Continue with your annual and other routine check-ups and follow-up care. There is no need to take additional action if you are satisfied with your surgery and are not having complications or symptoms.
Notify your health care provider if you have complications or symptoms, including persistent vaginal bleeding or discharge, pelvic or groin pain or pain with sex, that last after your follow-up appointment.
Let your health care provider know you have surgical mesh, especially if you plan to have another surgery or other medical procedures.
Talk to your health care provider about any questions you may have.

If you had POP surgery, but do not know whether your surgeon used mesh, ask your health care provider at your next scheduled visit.

FDA Activities:
The FDA is working in several areas to assess and improve the safety and effectiveness of urogynecologic mesh products. The FDA will:

Convene the Obstetrics-Gynecology Devices Panel of the Medical Device Advisory Committee, on September 8-9, 2011.The panel will discuss and make recommendations regarding the safety and effectiveness of transvaginal surgical mesh for POP and SUI.
Explore regulatory solutions to answer questions about the safety and effectiveness of urogynecologic mesh products that are now being marketed and those that will be reviewed for marketing in the future.
Continue to monitor adverse events reported to FDA associated with surgical mesh used to repair POP and SUI, as well as assessing any and all data as it becomes available.

Reporting Problems to the FDA:
Prompt reporting of adverse events can help the FDA identify and better understand the risks associated with medical devices. If you suspect a problem with surgical mesh, we encourage you to file a voluntary report through MedWatch, the FDA Safety Information and Adverse Event Reporting program. Health care personnel employed by facilities that are subject to the FDA’s user facility reporting requirements should follow the reporting procedures established by their facilities. Device manufacturers must comply with the Medical Device Reporting (MDR) regulations.

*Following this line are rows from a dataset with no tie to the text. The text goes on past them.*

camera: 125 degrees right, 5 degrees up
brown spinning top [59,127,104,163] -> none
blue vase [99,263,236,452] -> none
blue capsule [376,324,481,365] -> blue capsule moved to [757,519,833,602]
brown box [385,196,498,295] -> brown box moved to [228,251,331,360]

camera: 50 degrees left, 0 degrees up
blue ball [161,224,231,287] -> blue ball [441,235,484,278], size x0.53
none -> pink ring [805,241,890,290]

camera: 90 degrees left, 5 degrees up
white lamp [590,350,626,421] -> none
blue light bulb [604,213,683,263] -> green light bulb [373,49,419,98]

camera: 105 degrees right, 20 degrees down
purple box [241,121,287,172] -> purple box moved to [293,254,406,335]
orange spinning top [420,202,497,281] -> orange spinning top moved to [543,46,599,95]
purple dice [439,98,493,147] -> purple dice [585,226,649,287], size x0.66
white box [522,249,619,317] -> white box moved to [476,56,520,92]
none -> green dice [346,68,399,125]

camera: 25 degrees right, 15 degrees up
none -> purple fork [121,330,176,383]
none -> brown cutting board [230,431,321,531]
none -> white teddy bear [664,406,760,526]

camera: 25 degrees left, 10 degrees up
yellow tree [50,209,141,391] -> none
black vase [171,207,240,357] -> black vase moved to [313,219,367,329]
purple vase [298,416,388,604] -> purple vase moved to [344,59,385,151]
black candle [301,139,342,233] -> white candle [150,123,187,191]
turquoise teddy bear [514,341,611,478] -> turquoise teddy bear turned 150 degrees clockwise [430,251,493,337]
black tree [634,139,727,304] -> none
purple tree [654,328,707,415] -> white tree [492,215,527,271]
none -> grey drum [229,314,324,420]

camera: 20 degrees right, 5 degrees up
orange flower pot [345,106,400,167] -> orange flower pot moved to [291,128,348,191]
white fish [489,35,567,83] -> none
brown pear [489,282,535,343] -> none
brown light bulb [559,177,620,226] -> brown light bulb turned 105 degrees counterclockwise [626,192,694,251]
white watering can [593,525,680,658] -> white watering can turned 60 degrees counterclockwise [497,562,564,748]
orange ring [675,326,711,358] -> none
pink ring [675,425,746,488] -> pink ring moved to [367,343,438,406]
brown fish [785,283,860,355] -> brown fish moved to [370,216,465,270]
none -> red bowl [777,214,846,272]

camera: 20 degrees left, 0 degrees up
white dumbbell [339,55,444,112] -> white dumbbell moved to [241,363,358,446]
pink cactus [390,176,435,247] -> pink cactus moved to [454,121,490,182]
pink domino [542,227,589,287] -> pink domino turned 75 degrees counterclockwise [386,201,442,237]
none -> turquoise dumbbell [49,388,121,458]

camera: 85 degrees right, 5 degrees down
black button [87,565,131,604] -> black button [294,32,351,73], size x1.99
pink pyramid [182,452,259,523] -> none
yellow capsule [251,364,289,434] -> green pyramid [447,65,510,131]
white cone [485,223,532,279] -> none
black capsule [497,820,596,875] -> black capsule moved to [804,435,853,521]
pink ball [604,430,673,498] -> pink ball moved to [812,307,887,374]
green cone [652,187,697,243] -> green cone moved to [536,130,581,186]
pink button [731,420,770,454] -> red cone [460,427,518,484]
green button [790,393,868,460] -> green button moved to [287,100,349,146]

To help us learn as much as possible about the adverse events associated with surgical mesh to repair POP and SUI, please include the following information in your reports, if available:

  •     Manufacturer’s name
  •     Product name (brand name)
  •     Catalog number
  •     Lot number
  •     Size
  •     Date of implant
  •     Date of explant (if mesh was removed)
  •     Details of the adverse event and medical and/or surgical interventions (if required)
  •     Type of procedure (e.g., anterior or posterior repair, sacral colpopexy, sling procedure for SUI)
  •     Surgical approach: (e.g., vaginal, abdominal, laparoscopic)
  •     Reason for mesh implantation: (e.g., POP of the uterus, bladder, rectum, vaginal apex or bowel, SUI)
  •     Specific postoperative symptoms experienced by the patient with time of onset and follow-up treatment

Contact Information:
If you have questions about this communication, please contact the Division of Small Manufacturers, International and Consumer Assistance (DSMICA) at DSMICA@FDA.HHS.GOV, 800-638-2041 or 301-796-7100.

This document reflects the FDA’s current analysis of available information, in keeping with our commitment to inform the public about ongoing safety reviews of medical devices.